I’m Sad That “Assalamu-Alaikum” Would Make Anyone Uncomfortable

It is intended to be a beautiful thing: A prayer for peace

I learned about the article in Haaretz after reading some…ahem…colorful responses from people I follow on Twitter. In the article, journalist Samira Sadeque wrote that she cringed when she heard Representative-elect Ilhan Omar of Minnesota say, “Assalamu-alaikum” and “Alhamdulillah” at an event celebrating her historic victory:

Omar’s various identities as “firsts” are important for any little girl watching her on TV, and sends a message across America about representation.
However, she started her speech with “As-salaam aleikum,” an Islamic greeting, followed by “Alhamdulillah Alhamdulilah Alhamdulillah,” to cheers across the room. Muslims across America rejoiced: they felt seen, they felt heard. Sitting in my New York apartment, watching the video, I cringed.
As a woman who grew up in a Muslim country before relocating to New York, both the greeting as well as “Alhamdulillah,” which means “(all) praise be to God,” took me back to a time and place I’d been trying to free myself from.
New York, and more broadly America, was my escape to freedom, a life away from the religion being pushed down my throat — on the streets, to shops, to dinner table conversations. “As-salaam aleikum” to me is a reminder of what I associate with the oppression I felt in my hometown — of being muted down, a reminder that as a woman, I am lesser. Smaller.

This made me incredibly sad. Sadeque continued:

But to Muslims in America, it was something completely different: An act of defiance, a symbol of liberation from the Islamophobia that shackles the U.S. Muslim community. As a friend of mine, who is a Muslim organizer in New York, said in response to my doubt about Omar’s introduction: it’s something that can be seen “as a revolutionary act of social defiance against structural and violent state-sponsored Islamophobia."

That is not how I see “assalamu-alaikum.” To me, this greeting, which means “peace be upon you,” is not “a revolutionary act of social defiance.” Rather, it is a prayer for peace.

“Assalamu-alaikum” is a prayer that God sends down His peace upon you. Further, since one of the names of God is “Al Salam,” or “Peace,” the greeting “assalamu-alaikum” can also mean, “May God be with you.” I see this as something beautiful.

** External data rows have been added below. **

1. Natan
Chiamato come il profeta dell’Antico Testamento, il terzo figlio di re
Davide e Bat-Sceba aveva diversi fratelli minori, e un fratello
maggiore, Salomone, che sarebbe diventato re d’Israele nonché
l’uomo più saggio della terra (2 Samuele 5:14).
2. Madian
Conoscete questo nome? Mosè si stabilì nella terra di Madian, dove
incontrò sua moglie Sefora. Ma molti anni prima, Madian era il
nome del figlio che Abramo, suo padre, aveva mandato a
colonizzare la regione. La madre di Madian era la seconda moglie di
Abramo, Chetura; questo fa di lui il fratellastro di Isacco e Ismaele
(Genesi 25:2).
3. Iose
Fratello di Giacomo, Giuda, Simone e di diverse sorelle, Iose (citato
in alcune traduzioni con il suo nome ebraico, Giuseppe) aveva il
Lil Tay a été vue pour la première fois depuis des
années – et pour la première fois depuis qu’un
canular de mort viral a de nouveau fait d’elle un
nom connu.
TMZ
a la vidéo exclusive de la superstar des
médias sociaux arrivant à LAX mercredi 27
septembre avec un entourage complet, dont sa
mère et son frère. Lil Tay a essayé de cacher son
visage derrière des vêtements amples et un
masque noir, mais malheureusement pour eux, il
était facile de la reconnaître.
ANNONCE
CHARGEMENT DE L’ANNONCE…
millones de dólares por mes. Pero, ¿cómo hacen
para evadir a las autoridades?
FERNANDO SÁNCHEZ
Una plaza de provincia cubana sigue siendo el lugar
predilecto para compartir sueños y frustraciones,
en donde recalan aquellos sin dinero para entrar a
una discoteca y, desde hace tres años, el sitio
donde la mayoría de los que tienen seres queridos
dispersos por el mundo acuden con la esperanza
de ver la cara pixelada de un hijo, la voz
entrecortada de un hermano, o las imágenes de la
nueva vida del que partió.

When I see other Muslims in America, and I reach out to them — with smiling face — and say, “assalamu-alaikum,” I am both praying for peace for them and simultaneously connecting with them on both a spiritual and communal level. When that person responds in kind, I get such a warm feeling in my heart, having made that connection with a brother or sister in faith.

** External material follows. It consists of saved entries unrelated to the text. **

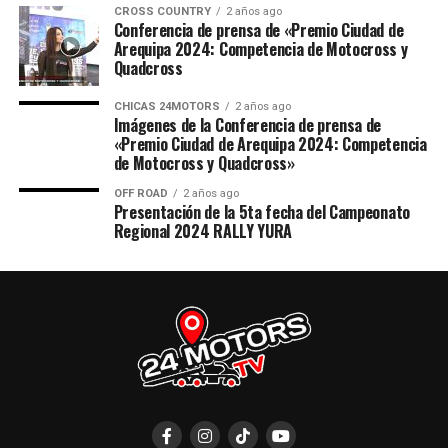
CROSS COUNTRY
2 años ago
Conferencia de prensa de «Premio Ciudad de
Arequipa 2024: Competencia de Motocross y
Quadcross
CHICAS 24MOTORS
2 años ago
Imágenes de la Conferencia de prensa de
«Premio Ciudad de Arequipa 2024: Competencia
de Motocross y Quadcross»
OFF ROAD
2 años ago
Presentación de la 5ta fecha del Campeonato
Regional 2024 RALLY YURA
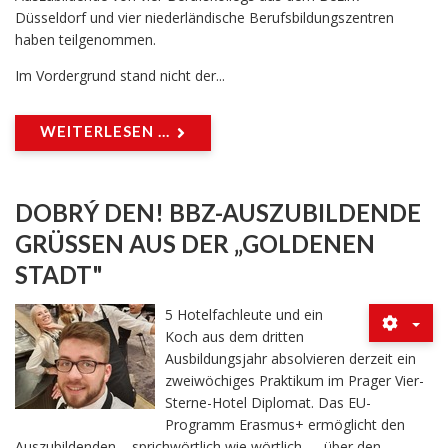
Düsseldorf und vier niederländische Berufsbildungszentren
haben teilgenommen.
Im Vordergrund stand nicht der...
WEITERLESEN ...
DOBRÝ DEN! BBZ-AUSZUBILDENDE
GRÜSSEN AUS DER „GOLDENEN S
TADT"
5 Hotelfachleute und ein
Koch aus dem dritten
Ausbildungsjahr absolvieren derzeit ein
zweiwöchiges Praktikum im Prager Vier-
Sterne-Hotel Diplomat. Das EU-
Programm Erasmus+ ermöglicht den
Auszubildenden – sprichwörtlich wie wörtlich – „über den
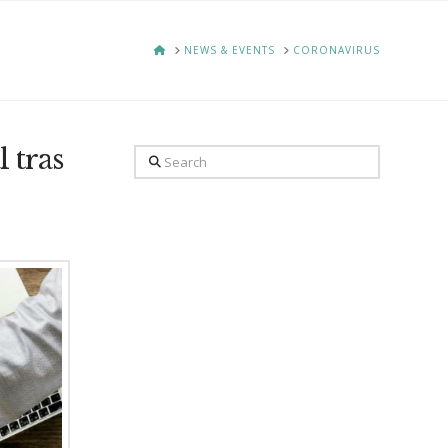
HOME
NEWS & EVENTS
CORONAVIRUS
l tras
Search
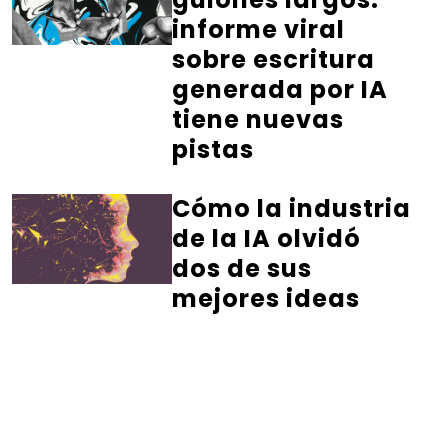
informe viral
sobre escritura
generada por IA
tiene nuevas
pistas
Cómo la industria
de la IA olvidó
dos de sus
mejores ideas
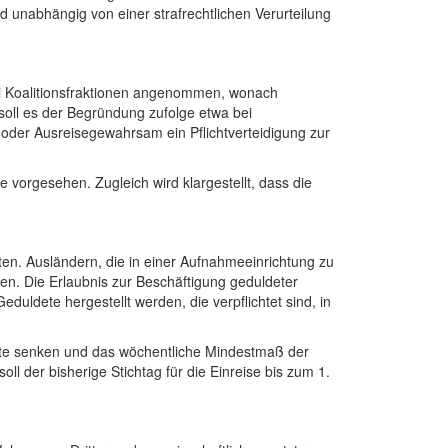
d unabhängig von einer strafrechtlichen Verurteilung
i Koalitionsfraktionen angenommen, wonach
soll es der Begründung zufolge etwa bei
 oder Ausreisegewahrsam ein Pflichtverteidigung zur
 vorgesehen. Zugleich wird klargestellt, dass die
lten. Ausländern, die in einer Aufnahmeeinrichtung zu
en. Die Erlaubnis zur Beschäftigung geduldeter
duldete hergestellt werden, die verpflichtet sind, in
onate senken und das wöchentliche Mindestmaß der
 der bisherige Stichtag für die Einreise bis zum 1.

In fact, encouraging believers to say “assalamu-alaikum” was one of the first things the Prophet Muhammad (pbuh) did when he arrived in Medina, saying: “Spread peace (i.e., “salam”), feed one another, keep the family tie strong, and pray when the people are asleep. [If you do these things,] you will enter Paradise in peace and security.”

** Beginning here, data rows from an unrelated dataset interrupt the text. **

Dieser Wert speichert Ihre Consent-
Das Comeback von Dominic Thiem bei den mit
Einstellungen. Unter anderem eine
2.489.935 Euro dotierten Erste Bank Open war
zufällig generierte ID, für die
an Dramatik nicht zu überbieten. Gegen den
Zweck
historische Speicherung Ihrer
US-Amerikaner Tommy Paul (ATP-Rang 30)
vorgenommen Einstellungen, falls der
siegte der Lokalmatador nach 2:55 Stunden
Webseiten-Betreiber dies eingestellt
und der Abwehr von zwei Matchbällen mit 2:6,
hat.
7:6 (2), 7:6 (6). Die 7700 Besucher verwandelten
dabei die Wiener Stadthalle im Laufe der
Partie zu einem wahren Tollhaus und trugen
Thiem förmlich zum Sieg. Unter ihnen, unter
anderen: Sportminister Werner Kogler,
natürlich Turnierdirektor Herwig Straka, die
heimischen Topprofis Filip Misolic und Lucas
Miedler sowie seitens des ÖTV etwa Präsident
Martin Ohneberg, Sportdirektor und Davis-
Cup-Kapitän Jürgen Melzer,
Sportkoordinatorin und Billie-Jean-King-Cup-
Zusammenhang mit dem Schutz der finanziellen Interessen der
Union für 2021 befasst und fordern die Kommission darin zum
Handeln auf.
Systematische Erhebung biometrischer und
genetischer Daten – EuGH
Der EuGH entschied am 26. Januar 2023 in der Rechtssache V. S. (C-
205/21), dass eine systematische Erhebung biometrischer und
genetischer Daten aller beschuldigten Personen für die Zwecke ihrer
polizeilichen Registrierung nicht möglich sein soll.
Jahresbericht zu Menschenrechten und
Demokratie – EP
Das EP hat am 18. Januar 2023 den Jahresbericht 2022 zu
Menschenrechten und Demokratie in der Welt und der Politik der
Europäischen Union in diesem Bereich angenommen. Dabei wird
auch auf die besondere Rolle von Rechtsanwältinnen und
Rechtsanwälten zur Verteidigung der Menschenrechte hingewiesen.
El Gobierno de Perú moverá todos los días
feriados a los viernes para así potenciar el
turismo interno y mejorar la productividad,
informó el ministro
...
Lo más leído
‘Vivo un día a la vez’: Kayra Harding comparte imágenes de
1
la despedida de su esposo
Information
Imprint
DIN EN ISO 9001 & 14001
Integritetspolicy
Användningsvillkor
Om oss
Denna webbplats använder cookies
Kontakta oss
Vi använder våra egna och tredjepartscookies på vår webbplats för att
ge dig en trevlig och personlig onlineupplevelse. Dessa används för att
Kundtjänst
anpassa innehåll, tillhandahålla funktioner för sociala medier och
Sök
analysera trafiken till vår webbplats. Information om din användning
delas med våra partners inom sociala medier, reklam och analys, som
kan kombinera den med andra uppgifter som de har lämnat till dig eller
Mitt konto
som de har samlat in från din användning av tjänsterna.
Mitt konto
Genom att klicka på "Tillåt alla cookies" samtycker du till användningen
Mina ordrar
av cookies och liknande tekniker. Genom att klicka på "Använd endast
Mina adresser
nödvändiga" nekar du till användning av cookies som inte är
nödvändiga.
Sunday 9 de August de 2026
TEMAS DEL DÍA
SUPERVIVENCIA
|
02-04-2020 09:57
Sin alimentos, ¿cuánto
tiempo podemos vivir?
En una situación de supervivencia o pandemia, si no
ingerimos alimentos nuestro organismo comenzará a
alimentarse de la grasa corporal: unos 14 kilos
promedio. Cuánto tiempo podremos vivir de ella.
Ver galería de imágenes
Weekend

“Assalamu-alaikum” is not an act of defiance. Rather, it is a prayer for peace.

Many years ago, spending a summer in Egypt, I did not get this same feeling when I said “assalamu-alaikum.” The greeting was more like, “Hiya doin’?” Being a Muslim majority country, everyone said “assalamu-alaikum” to one another. Even the Christians said “assalamu aliakum” to me. It was devoid of that special character that the greeting has for me in America.

Sadeque concluded her piece by writing:

I wanted to feel a surge of pride when I watched Omar’s victory, to celebrate another Muslim woman’s achievement. Instead, as someone for whom her greeting doesn’t resonate positively, I ended up feeling an unexpected dissonance, even alienation.

This is truly unfortunate. It is wrong that there are places in the Muslim majority world that abuse Islam to such an extent that it would make Ms. Sadeque, or anyone else, cringe upon hearing “assalamu-alaikum.”

It is my hope and prayer that, over time, this alienation from “assalamu-alaikum” dissipates on the part of Samira Sadeque and she gets the same spiritual benefit I do from the greeting. And I pray to our Precious Beloved Lord that His Peace and Security be upon her forever and ever. Amen.